Going back a couple of years the Reserve Bank was pretty insistent that it wouldn’t look at regional (think Auckland) targeting of ‘macro-prudential tools’ of which limits on high loan to value lending is one.

It was only the continued incendiary nature of the Auckland housing market, coupled with tepid prices elsewhere in the country, that finally convinced the RBNZ earlier this year to change tack.

So, from next month property investors in Auckland won’t be able to borrow more than 70% of the value of the house they are buying. In addition, the 10% ‘speed limit’ on high loan to value (above 80%) for banks and their new lending, which was put in place for the whole country in 2013, will remain in place in Auckland – but the rest of the country will see the limit lifted to 15%. The only tweaks made from when the rule changes were announced was that the start date was put back to November from October, and a ‘speed limit’ of 5% was put on Auckland’s new investor LVR policy after the banks argued that a zero above-70% limit was not workable.

I suspect the latest REINZ figures showing Auckland prices still surging ahead won’t have unduly surprised or alarmed the high-ups in the RBNZ. They will have expected a rush of people looking to make purchases in Auckland before the new rules take effect.

But I think they WILL be alarmed at how investors have already reacted to the new rules by splashing the cash in non-Auckland, but adjacent-to-Auckland, parts of the country.

The RBNZ had intended that raising the LVR ‘speed limit’ to 15% outside of Auckland would be a precursor to phasing out the limit altogether outside of the country’s largest city.

I think you can still assume that the Auckland market will quieten down after November 1. But equally, you have have to think that outside of Auckland things will only get hotter. This is just the beginning, and we haven’t even seen the new LVR policy kick off yet.

The Auckland property investors have already given an eloquent answer to the RBNZ. “If we can’t buy in Auckland, we will buy somewhere else. We ARE going to buy.” In this economic environment and with these low interest rates (and no end in sight) the fact is that Kiwis in assessing investment options see housing as options 1, 2 and 3. And that’s it. And if there’s plenty of money chasing a limited pool of houses, it will drive prices up. Simple supply and demand.

I agreed with the RBNZ’s move to restrict lending to Auckland investors and I happily concede I’m surprised at how quickly those Auckland investors are already frustrating the intent of the new rules – much as mortgage broker John Bolton indicated at an early stage they would. I should hasten to add that I don’t blame the investors at all. They are abiding by the rules and they are doing what they feel they need to do.

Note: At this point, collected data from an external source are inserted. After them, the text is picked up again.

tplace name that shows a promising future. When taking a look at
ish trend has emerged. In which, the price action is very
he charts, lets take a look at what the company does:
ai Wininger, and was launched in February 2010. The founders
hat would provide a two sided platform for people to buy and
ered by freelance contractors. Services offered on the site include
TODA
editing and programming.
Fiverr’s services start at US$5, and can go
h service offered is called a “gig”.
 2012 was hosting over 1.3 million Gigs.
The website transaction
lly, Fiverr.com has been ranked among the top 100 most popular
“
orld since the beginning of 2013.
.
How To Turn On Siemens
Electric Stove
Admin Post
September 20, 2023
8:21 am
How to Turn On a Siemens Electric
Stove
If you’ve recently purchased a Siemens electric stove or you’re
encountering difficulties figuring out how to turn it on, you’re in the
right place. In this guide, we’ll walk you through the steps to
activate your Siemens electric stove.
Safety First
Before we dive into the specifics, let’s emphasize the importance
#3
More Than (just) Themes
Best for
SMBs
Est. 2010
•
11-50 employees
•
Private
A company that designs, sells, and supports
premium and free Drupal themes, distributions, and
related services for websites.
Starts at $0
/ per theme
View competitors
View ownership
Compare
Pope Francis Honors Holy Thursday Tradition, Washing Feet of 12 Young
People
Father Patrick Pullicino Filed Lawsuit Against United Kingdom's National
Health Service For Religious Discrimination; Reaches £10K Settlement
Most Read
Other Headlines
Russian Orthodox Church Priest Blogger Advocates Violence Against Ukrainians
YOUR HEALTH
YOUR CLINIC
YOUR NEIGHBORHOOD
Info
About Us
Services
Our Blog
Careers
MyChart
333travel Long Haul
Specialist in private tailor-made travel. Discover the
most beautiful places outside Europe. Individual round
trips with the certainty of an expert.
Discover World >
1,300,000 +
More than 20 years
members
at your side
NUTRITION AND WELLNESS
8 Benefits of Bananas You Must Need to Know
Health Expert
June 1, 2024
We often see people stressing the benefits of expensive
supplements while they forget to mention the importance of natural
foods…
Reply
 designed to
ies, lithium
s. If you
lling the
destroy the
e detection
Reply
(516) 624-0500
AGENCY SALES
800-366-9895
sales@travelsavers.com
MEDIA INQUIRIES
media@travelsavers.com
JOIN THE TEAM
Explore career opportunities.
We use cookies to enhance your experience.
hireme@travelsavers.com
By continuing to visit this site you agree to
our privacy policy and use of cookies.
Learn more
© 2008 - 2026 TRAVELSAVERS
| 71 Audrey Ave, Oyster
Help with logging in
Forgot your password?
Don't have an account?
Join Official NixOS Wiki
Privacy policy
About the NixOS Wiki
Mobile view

The only question now is how long the RBNZ will be prepared to tolerate other parts of the country starting to play some serious catch-up with Auckland prices. I don’t think it will be all that long and I’ve already said previously that I think we can all forget about seeing LVRs removed. No way.

As a first step I would see it as likely that, sooner rather than later, the RBNZ will reverse the decision to lift the LVR lending ‘speed limit’ and push it back down to 10% for the whole country. But will that be enough given that non-Auckland housing investment now has an obvious advantage? I suppose the RBNZ could look at bringing in restrictions on some of the new hot-spots such as Waikato and Bay of Plenty as well as Auckland but, really, it would all start to get messy pretty quickly.

So, in all probability we may well see at some stage next year the RBNZ look at a new nationwide initiative. And that might mean something like a 30% limit for all property investors everywhere. 

Or is it now time for the RBNZ to seriously consider income to debt ratios?

The thinking hats will already be on in earnest at RBNZ HQ. And solutions will need to be forthcoming.